協議では、ロシア、ウクライナ双方の言い分を徹底的に聴き、長期間を掛けることを覚悟する。一方、協議が始まった時点で、欧米は経済制裁を解く。ノルドストリームを復旧し、ロシアは天然ガスの供給を再開する。

 ウクライナで人命が失われているのと同時に、世界中の人々が経済危機に苦しんでいる。世界的なインフレの悪化を止めることも急務である。

 これ以上戦争が続けば、日本国内でも国民が物価高に苦しみ続けることになる。その上、日本を取り巻く安全保障環境も悪化し、その対応として「防衛増税」が断行される。国民の負担はさらに増してしまう。

 岸田首相は、「必勝しゃもじ」をゼレンスキー大統領に渡して、徹底抗戦を支援している場合ではないのだ。
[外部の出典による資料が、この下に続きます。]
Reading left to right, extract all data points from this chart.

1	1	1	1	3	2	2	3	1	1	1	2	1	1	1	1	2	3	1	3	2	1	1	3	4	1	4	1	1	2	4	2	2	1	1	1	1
 こうした「第3の道」はあくまで理想論だが、岸田首相がプーチン大統領とコンタクトを取り、和平に向けた「橋渡し役」を買って出ることも、国際平和を目指す上では重要なのではないか。

 ここからは、その実現可能性を考えてみたい。

ロシアの中国依存が進むと
シベリアなどが「チャイナタウン化」?

 ウクライナ紛争開戦後、ロシアは日本を厳しく批判してきた。だが、ロシアは本音では、日本との関係を維持することを望んでいるはずだ。
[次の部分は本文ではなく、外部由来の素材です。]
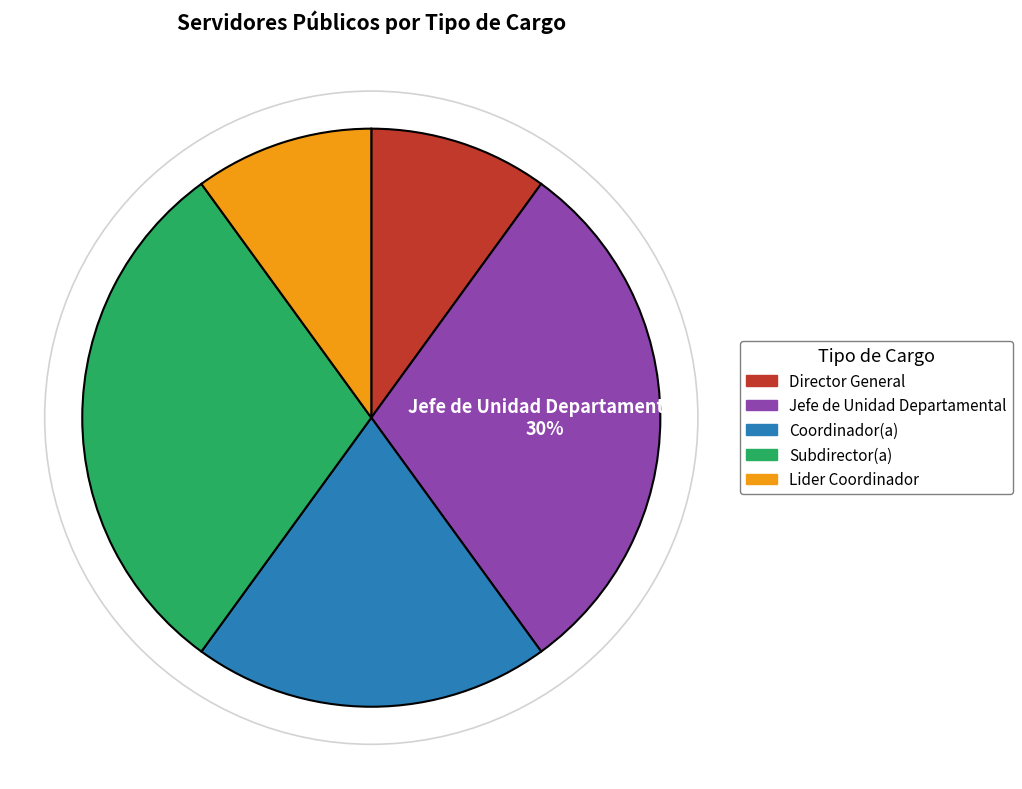

How many segments does this pie chart have?

5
 というのも、ロシアは開戦後、日本の「サハリンI・II」の天然ガス開発の権益維持を容認した。欧米によるロシアへの経済制裁と、それに対するロシアの報復が過熱する中で、この判断を下したのだ。

 その理由は、中国への過度な依存を避けるためだと考えられる。

 私の恩師で、日本・北朝鮮を専門とする地域研究家である英ウォーリック大学のクリストファー・ヒューズ教授は、「極東・シベリアがいずれ中国の影響下に入ってしまうのではないか」という懸念をロシアが持っていることを指摘していた(第84回)。

 ロシアは極東開発に関して、中国とのシベリア・パイプラインによる天然ガス輸出の契約を結び、関係を深めてきた。

 しかし、それはロシアにとって「もろ刃の剣」である。シベリアは豊富なエネルギー資源を有する一方で、産業が発達しておらず、なにより人口が少ない。

 そこへ、中国から政府高官・役人・工業の技術者だけでなく、掃除人のような単純労働者までが「人海戦術」のような形で入ってくるとどうなるか。この状況が続けば、シベリアは「チャイナタウン化」し、中国に「実効支配」されてしまうだろう。